Hi my names Tony I don't currently own a bike I used to mtn bike a few years back but never took it to seriously (I used to have a mongoose LOL). I decided I wanted to get back into it and take it seriously this time, I found a good deal on a diamondback axis xe at ***** sporting goods for 349 (599 for retail price) here's a link http://m.*****sportinggoods.com/pro...d=50132686&cp=4406646.4413986.4417717.4418012
On the other hand I found the higher up version the diamondback axis sport 2015 on performance bycicle for 549 (799 retail value) plus I can get a 100 dollars back from my bank so it'll come out to 449 link: Product: Diamondback Axis Sport 27.5" Mountain Bike - 2015 
I was wondering if someone could tell me if the extra 100 would make a huge difference, I've Looked for reviews and there aren't many and idk enough about the parts to see a difference between the two


----------



## BryanChuckles (Sep 21, 2013)

So the first link you provided doesn't work.
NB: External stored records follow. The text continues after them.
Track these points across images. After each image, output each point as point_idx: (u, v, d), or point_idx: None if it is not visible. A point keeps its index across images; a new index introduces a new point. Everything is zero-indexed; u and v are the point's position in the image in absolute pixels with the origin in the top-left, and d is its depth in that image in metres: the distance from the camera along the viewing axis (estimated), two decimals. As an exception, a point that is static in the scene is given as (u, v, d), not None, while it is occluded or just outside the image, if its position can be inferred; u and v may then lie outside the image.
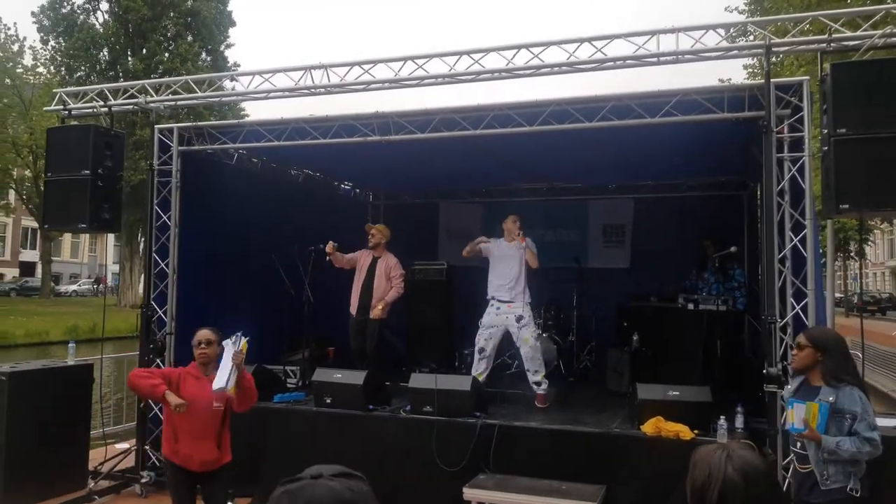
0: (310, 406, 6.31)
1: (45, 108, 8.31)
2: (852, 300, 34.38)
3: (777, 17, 4.93)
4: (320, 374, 6.30)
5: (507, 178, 9.44)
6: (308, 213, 8.45)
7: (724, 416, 5.02)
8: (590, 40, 5.34)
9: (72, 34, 31.81)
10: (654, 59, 5.18)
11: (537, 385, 6.70)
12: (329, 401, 6.13)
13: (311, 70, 6.11)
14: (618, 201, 9.84)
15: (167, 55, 32.01)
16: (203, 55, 33.44)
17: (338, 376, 6.21)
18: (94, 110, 6.81)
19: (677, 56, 5.13)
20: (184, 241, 6.84)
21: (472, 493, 5.02)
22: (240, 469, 5.98)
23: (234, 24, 35.35)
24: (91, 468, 6.40)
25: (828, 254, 15.90)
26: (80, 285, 45.32)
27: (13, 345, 22.12)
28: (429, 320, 8.48)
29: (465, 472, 5.35)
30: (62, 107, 6.85)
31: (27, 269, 45.10)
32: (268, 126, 6.61)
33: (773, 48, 4.89)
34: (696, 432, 5.07)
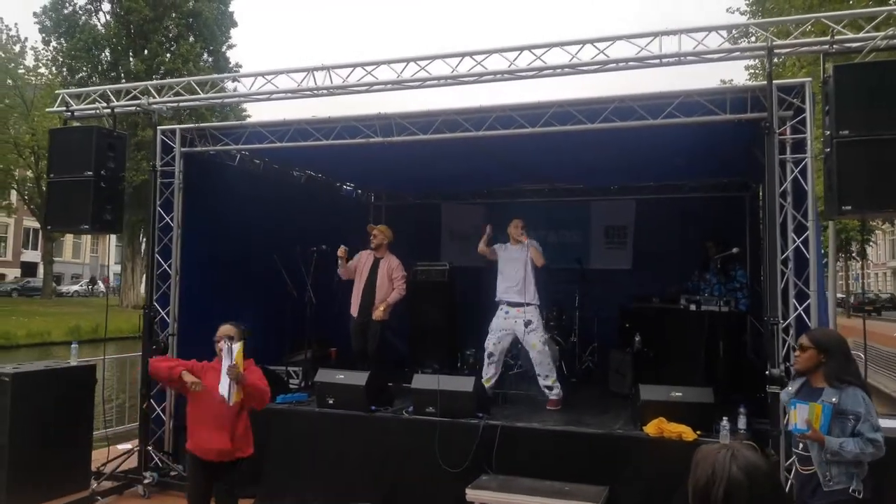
0: (312, 407, 6.31)
1: (47, 110, 8.32)
2: (849, 301, 34.51)
3: (779, 19, 4.93)
4: (323, 375, 6.31)
5: (509, 180, 9.44)
6: (310, 213, 8.46)
7: (726, 417, 5.03)
8: (592, 42, 5.34)
9: (73, 35, 31.86)
10: (657, 61, 5.17)
11: (549, 389, 6.67)
12: (331, 402, 6.13)
13: (314, 71, 6.11)
14: (620, 202, 9.84)
15: (169, 56, 32.06)
16: (205, 56, 33.49)
17: (340, 377, 6.21)
18: (97, 111, 6.82)
19: (680, 58, 5.13)
20: (186, 243, 6.86)
21: (474, 494, 5.02)
22: (243, 470, 6.05)
23: (235, 24, 35.42)
24: (94, 469, 6.38)
25: (829, 254, 15.89)
26: (81, 286, 45.37)
27: (15, 345, 22.13)
28: (431, 321, 8.47)
29: (467, 473, 5.35)
30: (65, 108, 6.85)
31: (29, 269, 45.16)
32: (270, 127, 6.62)
33: (776, 50, 4.88)
34: (698, 433, 5.07)
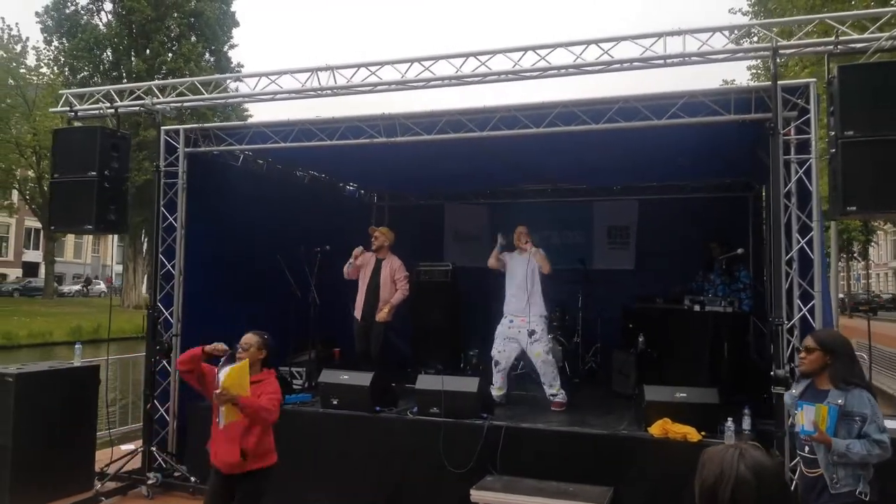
0: (316, 407, 6.31)
1: (51, 110, 8.32)
2: (846, 301, 34.46)
3: (784, 20, 4.93)
4: (327, 376, 6.31)
5: (513, 180, 9.44)
6: (313, 214, 8.46)
7: (731, 418, 5.03)
8: (596, 42, 5.33)
9: (75, 35, 31.84)
10: (661, 62, 5.17)
11: (553, 397, 6.68)
12: (336, 402, 6.13)
13: (318, 72, 6.10)
14: (622, 203, 9.83)
15: (170, 56, 32.06)
16: (206, 56, 33.48)
17: (344, 378, 6.21)
18: (101, 112, 6.81)
19: (684, 58, 5.12)
20: (190, 243, 6.85)
21: (479, 495, 5.02)
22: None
23: (237, 24, 35.40)
24: (97, 469, 6.39)
25: (831, 255, 15.89)
26: (78, 286, 45.37)
27: (17, 345, 22.15)
28: (434, 322, 8.46)
29: (471, 473, 5.35)
30: (69, 108, 6.85)
31: (30, 269, 45.18)
32: (274, 127, 6.61)
33: (780, 50, 4.88)
34: (703, 434, 5.08)
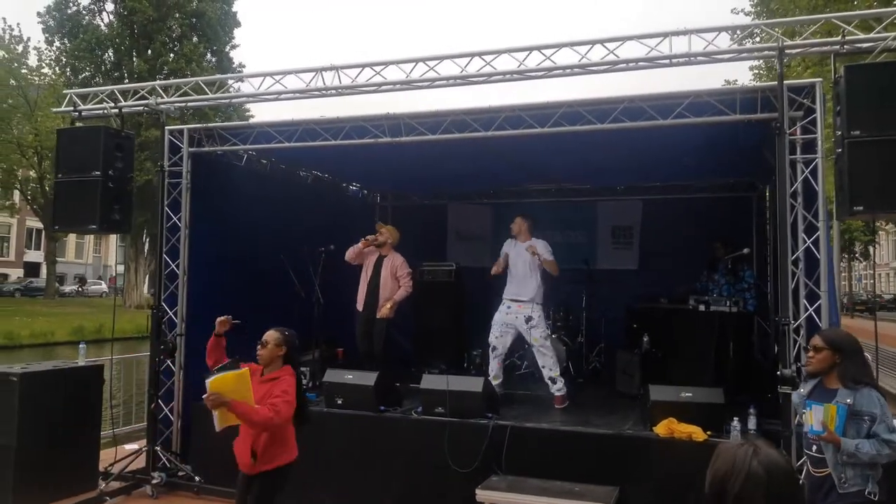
0: (321, 407, 6.28)
1: (55, 110, 8.30)
2: (843, 301, 34.41)
3: (790, 20, 4.92)
4: (331, 375, 6.30)
5: (516, 180, 9.43)
6: (317, 214, 8.44)
7: (737, 418, 5.02)
8: (602, 42, 5.32)
9: (77, 35, 31.89)
10: (667, 61, 5.16)
11: (552, 382, 6.69)
12: (340, 402, 6.13)
13: (323, 71, 6.09)
14: (626, 203, 9.83)
15: (172, 56, 32.09)
16: (208, 56, 33.52)
17: (349, 377, 6.21)
18: (105, 111, 6.81)
19: (689, 58, 5.10)
20: (193, 243, 6.84)
21: (484, 495, 5.01)
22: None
23: (238, 24, 35.45)
24: (101, 469, 6.38)
25: (833, 255, 15.85)
26: (75, 286, 45.37)
27: (18, 345, 22.16)
28: (438, 321, 8.46)
29: (476, 473, 5.34)
30: (72, 108, 6.84)
31: (31, 269, 45.19)
32: (278, 127, 6.60)
33: (786, 50, 4.87)
34: (708, 434, 5.06)
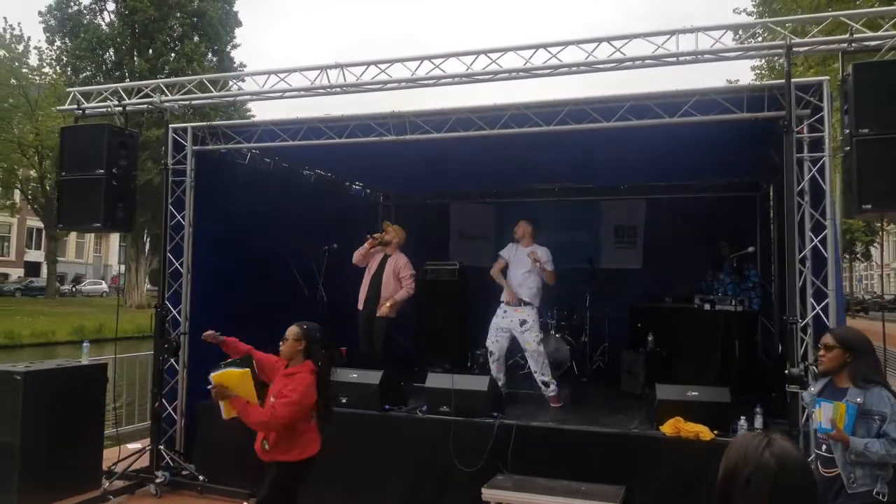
0: (325, 406, 6.28)
1: (59, 108, 8.28)
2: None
3: (798, 17, 4.91)
4: (335, 374, 6.26)
5: (519, 179, 9.41)
6: (320, 213, 8.42)
7: (743, 417, 5.01)
8: (608, 40, 5.30)
9: (78, 34, 31.90)
10: (674, 59, 5.13)
11: (545, 385, 6.74)
12: (344, 401, 6.10)
13: (328, 69, 6.07)
14: (630, 202, 9.81)
15: (173, 56, 32.10)
16: (209, 56, 33.51)
17: (353, 376, 6.19)
18: (109, 109, 6.79)
19: (696, 56, 5.09)
20: (197, 241, 6.84)
21: (490, 494, 4.99)
22: (256, 470, 6.01)
23: (240, 24, 35.44)
24: (105, 468, 6.37)
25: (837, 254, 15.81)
26: (84, 285, 45.34)
27: (19, 345, 22.13)
28: (441, 321, 8.45)
29: (482, 472, 5.32)
30: (76, 106, 6.83)
31: (32, 269, 45.18)
32: (283, 126, 6.58)
33: (794, 48, 4.86)
34: (715, 433, 5.05)
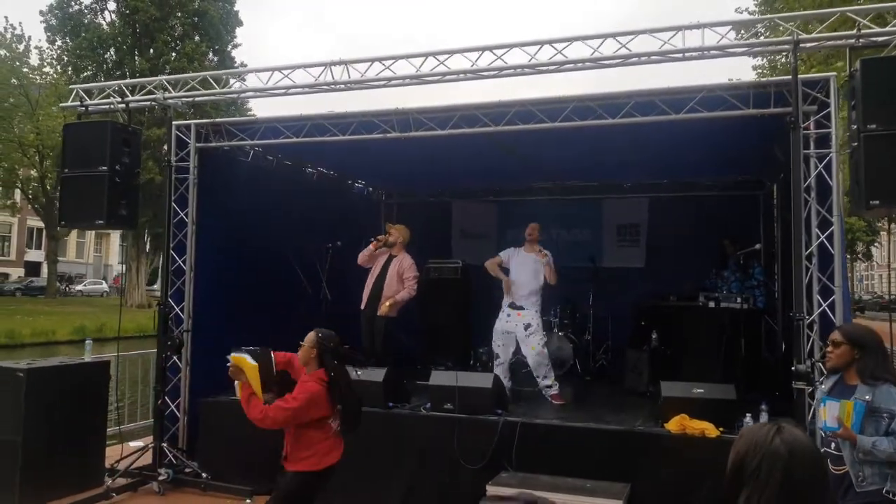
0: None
1: (62, 105, 8.25)
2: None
3: (806, 13, 4.90)
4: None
5: (522, 178, 9.39)
6: (322, 211, 8.40)
7: (749, 414, 4.99)
8: (614, 36, 5.27)
9: (79, 34, 31.88)
10: (680, 55, 5.12)
11: (549, 388, 6.77)
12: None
13: (332, 66, 6.06)
14: (632, 200, 9.79)
15: (174, 55, 32.06)
16: (210, 55, 33.49)
17: (357, 373, 6.14)
18: (112, 106, 6.78)
19: (703, 52, 5.08)
20: (199, 239, 6.82)
21: (495, 491, 4.96)
22: (259, 467, 6.00)
23: (240, 24, 35.41)
24: (107, 466, 6.35)
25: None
26: (85, 285, 45.29)
27: (20, 344, 22.07)
28: (444, 319, 8.43)
29: (486, 469, 5.31)
30: (79, 103, 6.82)
31: (32, 269, 45.14)
32: (286, 122, 6.56)
33: (801, 44, 4.84)
34: (721, 430, 5.02)
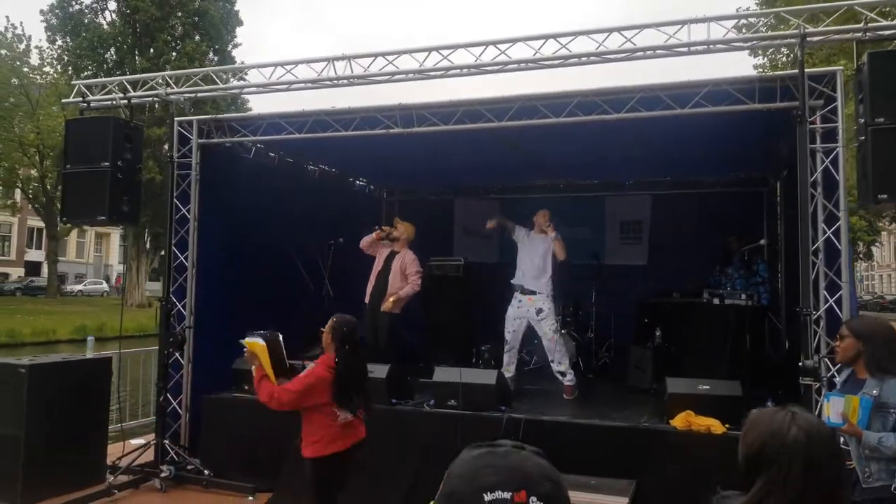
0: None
1: (64, 101, 8.24)
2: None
3: (811, 7, 4.85)
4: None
5: (524, 175, 9.37)
6: (324, 208, 8.39)
7: (755, 410, 4.95)
8: (619, 30, 5.25)
9: (79, 33, 31.86)
10: (685, 49, 5.08)
11: (562, 375, 6.71)
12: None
13: (334, 61, 6.03)
14: (635, 198, 9.76)
15: (174, 55, 32.04)
16: (210, 55, 33.46)
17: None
18: (114, 102, 6.75)
19: (709, 45, 5.04)
20: (202, 235, 6.79)
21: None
22: (262, 464, 5.99)
23: (241, 23, 35.41)
24: (109, 463, 6.32)
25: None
26: (86, 285, 45.27)
27: (20, 343, 22.04)
28: (446, 316, 8.41)
29: (491, 466, 5.27)
30: (81, 99, 6.79)
31: (32, 268, 45.12)
32: (288, 118, 6.54)
33: (808, 37, 4.81)
34: (727, 426, 4.99)
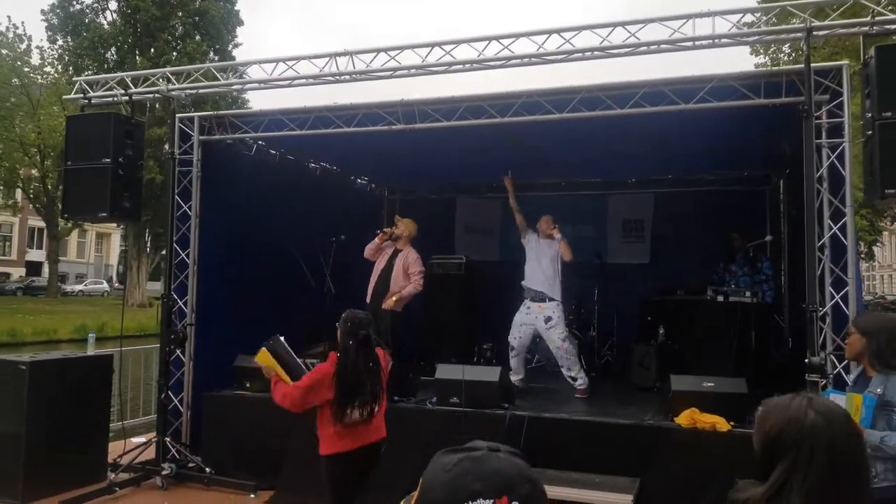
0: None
1: (65, 97, 8.22)
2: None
3: (818, 1, 4.83)
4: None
5: (526, 173, 9.31)
6: (325, 206, 8.35)
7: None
8: (623, 24, 5.21)
9: (80, 33, 31.87)
10: (690, 44, 5.05)
11: (573, 380, 6.70)
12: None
13: (336, 57, 6.00)
14: (637, 196, 9.72)
15: (175, 54, 32.01)
16: (211, 55, 33.44)
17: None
18: (115, 98, 6.73)
19: (714, 40, 5.02)
20: (203, 232, 6.77)
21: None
22: (263, 461, 5.96)
23: (241, 23, 35.41)
24: (110, 460, 6.29)
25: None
26: (85, 285, 45.24)
27: (21, 342, 22.02)
28: (447, 315, 8.37)
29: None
30: (82, 95, 6.77)
31: (33, 268, 45.10)
32: (290, 115, 6.51)
33: (814, 31, 4.78)
34: (732, 424, 4.96)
Anyways with that budget I'd try and find something used on Craigslist. The quality of either of those bikes is going to be of lower level variety. Depending on where you live and the used market you could spend 500 dollars pretty well on a two year old model. Good luck.


----------



## eb1888 (Jan 27, 2012)

The forks on those bikes don't have rebound damping and are a spring in a tube with plastic bushings. Fine for bike paths and to look like a mountain bike. Not much good for real trails, especially for someone with experience.
Unless you're real short look at 29s. This Airborne Guardian is do back in stock very soon.
Airborne Bicycles . Guardian


----------



## wushux2003 (Apr 13, 2015)

I got that same bike from Di...cks. Here's my experience, FWITW...
1. They assembled it, for free and POORLY
2. I took it to a LBS, they "tuned it up" properly.
3. Been hitting the trails, singletrack, on a weekly basis for about a year. Crashed twice on a downhill and got hurt, bike wasnt damaged. recently started going on "expert" trails. 
4. Bike performs the same as it did day 1, no issues. 
5. Excuse me, going to the trails again.


----------